_Exercise passage_.
== Segment start ==
Promoted as one of the premier research microscopes during the mid-1980s, Nikon's Microphot-FX may be used with a digital or film camera attachment as well as for quantitative transmitted light and fluorescence microscopy. When utilized in combination with the Nikon Microflex FX camera series, it becomes a photomicrographic system and when coupled to a modern CCD camera, it becomes a digital imaging system.
Nikon, which is one of the few remaining optical companies that makes its own optical glass, designed an advanced optical system for the Microphot series with an emphasis on high performance in photomicrography. The lenses are made using an integrated production system, from the melting of the optical glass to the final assembly and adjustment. The goal is sharper, high contrast images with a minimum of chromatic, coma, astigmatism, and spherical aberration. Prominent characteristics of the objectives include a large numerical aperture for high resolving power, a greater flatness of the viewfield for more efficient observation, and improved parfocality, minimizing refocusing when objective magnification is changed.
== Segment end ==
_Exercise brief_.
Return, word for word, the stretch of the Nikon Microphot-FX passage that begins at the words "Nikon, which is" and stops after "magnification is changed.".

_Data to examine_.
== Segment start ==
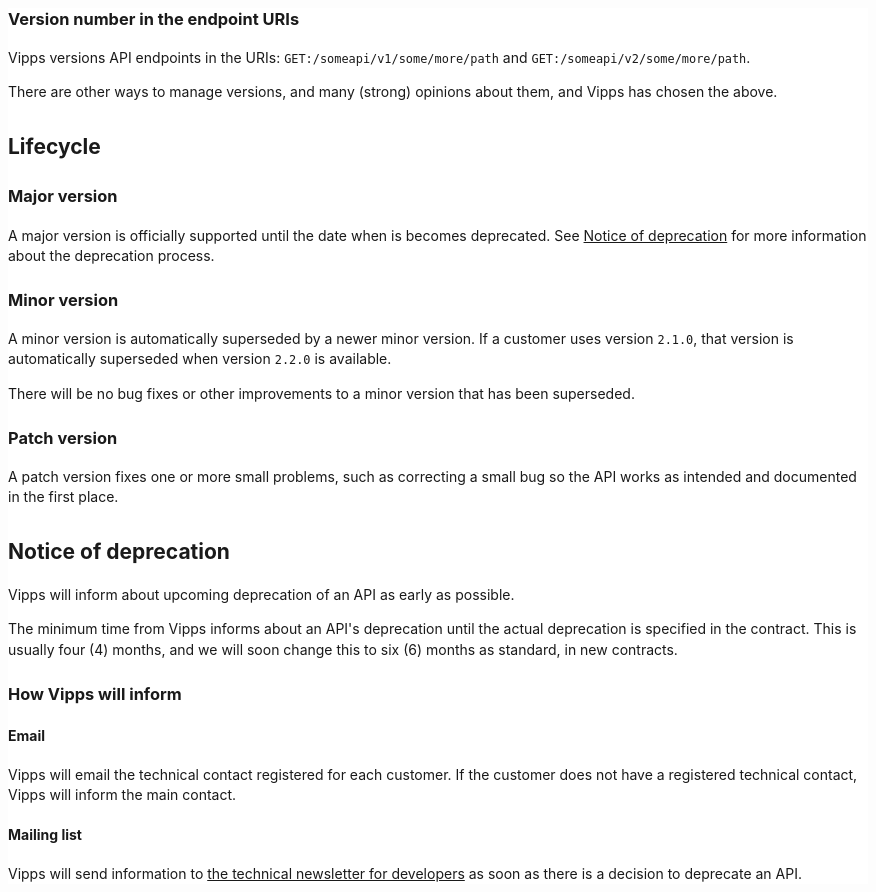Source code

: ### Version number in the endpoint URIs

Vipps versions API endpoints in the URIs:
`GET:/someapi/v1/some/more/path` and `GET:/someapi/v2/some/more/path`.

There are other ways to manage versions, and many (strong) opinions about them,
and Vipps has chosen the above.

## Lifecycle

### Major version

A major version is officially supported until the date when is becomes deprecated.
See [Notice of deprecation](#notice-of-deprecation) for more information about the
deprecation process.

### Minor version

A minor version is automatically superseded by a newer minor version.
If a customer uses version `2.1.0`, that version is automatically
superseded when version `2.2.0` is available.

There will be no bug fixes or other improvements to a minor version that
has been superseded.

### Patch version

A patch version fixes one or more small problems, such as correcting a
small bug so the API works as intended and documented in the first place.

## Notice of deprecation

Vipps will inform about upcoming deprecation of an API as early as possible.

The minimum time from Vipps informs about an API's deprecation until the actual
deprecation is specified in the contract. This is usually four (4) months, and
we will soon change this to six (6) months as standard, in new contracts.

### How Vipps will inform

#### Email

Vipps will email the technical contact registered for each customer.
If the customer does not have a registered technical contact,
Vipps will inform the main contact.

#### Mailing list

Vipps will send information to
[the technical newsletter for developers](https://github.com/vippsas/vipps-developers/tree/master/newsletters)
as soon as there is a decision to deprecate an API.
== Segment end ==
_Exercise result_.
Nikon, which is one of the few remaining optical companies that makes its own optical glass, designed an advanced optical system for the Microphot series with an emphasis on high performance in photomicrography. The lenses are made using an integrated production system, from the melting of the optical glass to the final assembly and adjustment. The goal is sharper, high contrast images with a minimum of chromatic, coma, astigmatism, and spherical aberration. Prominent characteristics of the objectives include a large numerical aperture for high resolving power, a greater flatness of the viewfield for more efficient observation, and improved parfocality, minimizing refocusing when objective magnification is changed.